* _Tarefas a cumprir_:
**A.** No texto sobre o lar de idosos belga, quantas máscaras tinha a instituição de reserva?
**B.** Por favor, troque "diretor do lar" por "responsável pela instituição" e reescreva o trecho do texto sobre o lar de idosos belga de "A meio de março" a "cuidado matemático acrescido.".

* _Texto a ler_:
────────────────────

Steve Doyen já tinha tomado a decisão de suspender visitas uma semana antes. É o diretor da Residence Christalain, um lar de idosos nos arredores de Bruxelas. Responsabiliza as autoridades de saúde pela resposta tardia que se traduziu numa perseguição à pandemia. "Depois de termos pessoas infetadas, todas as ações se tornam obsoletas".

A meio de março os funcionários da instituição ainda não tinham recebido instrução oficial para trabalharem com máscaras de proteção individual. "Tínhamos uma reserva de 100 máscaras. Guardávamo-las para quem tivesse de cuidar de um residente que voltasse do hospital", explica Steve Doyen.

Para além do pouco material disponível, o diretor do lar queixa-se da falta de informação coordenada. "Toda a informação que temos e a ajuda que estamos a receber agora chega demasiado tarde - uma ou duas semanas atrasada".



A Bélgica tem praticamente a mesma população de Portugal, mas conta o dobro dos casos de Covid-19 e oito vezes mais mortes. Não havendo uma metodologia comum para a contagem de mortes na União Europeia, comparar dados entre países exige cuidado matemático acrescido.

────────────────────

* _Lista de registos_:

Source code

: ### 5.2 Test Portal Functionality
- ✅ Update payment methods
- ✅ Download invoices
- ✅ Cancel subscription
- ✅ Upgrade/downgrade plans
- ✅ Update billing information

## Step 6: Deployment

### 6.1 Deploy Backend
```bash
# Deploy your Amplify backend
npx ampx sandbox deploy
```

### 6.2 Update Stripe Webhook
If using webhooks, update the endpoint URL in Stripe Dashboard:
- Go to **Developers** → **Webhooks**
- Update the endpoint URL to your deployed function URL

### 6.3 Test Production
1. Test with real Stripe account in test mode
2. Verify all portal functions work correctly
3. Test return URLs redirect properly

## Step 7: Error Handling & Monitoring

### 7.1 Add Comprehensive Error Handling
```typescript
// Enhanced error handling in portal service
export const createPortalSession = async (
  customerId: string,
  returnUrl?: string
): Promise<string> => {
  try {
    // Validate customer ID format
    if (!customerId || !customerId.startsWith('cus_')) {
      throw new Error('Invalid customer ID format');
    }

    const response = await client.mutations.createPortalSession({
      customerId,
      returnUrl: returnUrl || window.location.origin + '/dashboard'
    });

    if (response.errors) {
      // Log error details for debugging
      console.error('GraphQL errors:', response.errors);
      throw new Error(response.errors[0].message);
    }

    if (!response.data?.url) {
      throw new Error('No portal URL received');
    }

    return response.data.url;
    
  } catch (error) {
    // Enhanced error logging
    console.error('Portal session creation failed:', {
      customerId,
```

────────────────────

* _Respostas às tarefas_:
**A.** 100 máscaras.

**B.**
A meio de março os funcionários da instituição ainda não tinham recebido instrução oficial para trabalharem com máscaras de proteção individual. "Tínhamos uma reserva de 100 máscaras. Guardávamo-las para quem tivesse de cuidar de um residente que voltasse do hospital", explica Steve Doyen.

Para além do pouco material disponível, o responsável pela instituição queixa-se da falta de informação coordenada. "Toda a informação que temos e a ajuda que estamos a receber agora chega demasiado tarde - uma ou duas semanas atrasada".



A Bélgica tem praticamente a mesma população de Portugal, mas conta o dobro dos casos de Covid-19 e oito vezes mais mortes. Não havendo uma metodologia comum para a contagem de mortes na União Europeia, comparar dados entre países exige cuidado matemático acrescido.